Saudi Interior Ministry security spokesman Maj. Gen. Mansour Al-Turki said that those arrested were suspected of planning terrorist attacks both inside and outside the Kingdom. Speaking during a press conference on Tuesday, Turki confirmed that 88 suspects had been arrested—84 Saudi nationals, three Yemenis, and one man whose nationality has yet to be confirmed.

He said that a total of 10 terrorist cells had been disrupted including a nine-member terrorist cell in Tameer north of Saudi Arabia’s capital Riyadh, 13 Saudi nationals and two Yemenis operating in the Mecca and Ha’il region, eight Saudi nationals and an unidentified suspect in Riyadh, and five Saudi nationals in the Asir region southwest of the country.

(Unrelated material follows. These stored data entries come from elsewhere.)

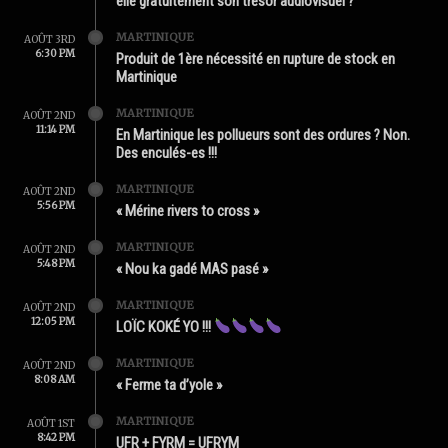
elle gratuitement son trésor audiovisuel ?
MARTINIQUE
AOÛT 3RD
6:30 PM
Produit de 1ère nécessité en rupture de stock en
Martinique
MARTINIQUE
AOÛT 2ND
11:14 PM
En Martinique les pollueurs sont des ordures ? Non.
Des enculés-es !!!
MARTINIQUE
AOÛT 2ND
5:56 PM
« Mérine rivers to cross »
MARTINIQUE
AOÛT 2ND
5:48 PM
« Nou ka gadé MAS pasé »
MARTINIQUE
AOÛT 2ND
12:05 PM
LOÏC KOKÉ YO !!!
MARTINIQUE
AOÛT 2ND
8:08 AM
« Ferme ta d’yole »
MARTINIQUE
AOÛT 1ST
8:42 PM
UFR + FYRM = UFRYM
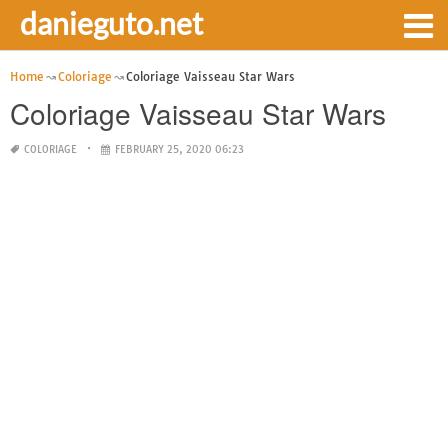
danieguto.net
Home
Coloriage
Coloriage Vaisseau Star Wars
Coloriage Vaisseau Star Wars
COLORIAGE
FEBRUARY 25, 2020 06:23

The remaining six cells had interconnected ties and were based in Mecca, Riyadh, the Al-Qassim region, and the Eastern Province. The Saudi Interior Ministry spokesman said the six cells—comprising 51 suspects—had specialized in recruiting Saudi youth to join terrorist organizations abroad.

“The ongoing turmoil in neighboring countries has provided a breeding ground for extremists and advocates of deviant ideologies,” he said.

Turki added that one cell had actively been planning to carry out terrorist attacks inside the country while another had been planning assassination operations.

“A total of 59 suspects have previously been convicted of holding extremist views and were released after serving their prison sentences. Nevertheless, it seems they went back to their old ways following their release from prison,” Turki said.

Speaking to Asharq Al-Awsat, the Interior Ministry spokesman said the people arrested in the recent raids were suspected of providing logistical support for terrorist organizations in Syria and Iraq, adding that investigations had revealed that foreign terrorist organizations were using these cells to recruit new fighters.

Foreign terrorist groups were also training these cells in bomb-making, with a view to carrying out future attacks on Saudi territory, Turki added.

“The terrorist cells were waiting for some support and guidance. Some of those arrested did not have sufficient capabilities [to carry out terrorist attacks], so assassination attempts were the easiest way for them to carry out their criminal acts in Saudi Arabia,” he said.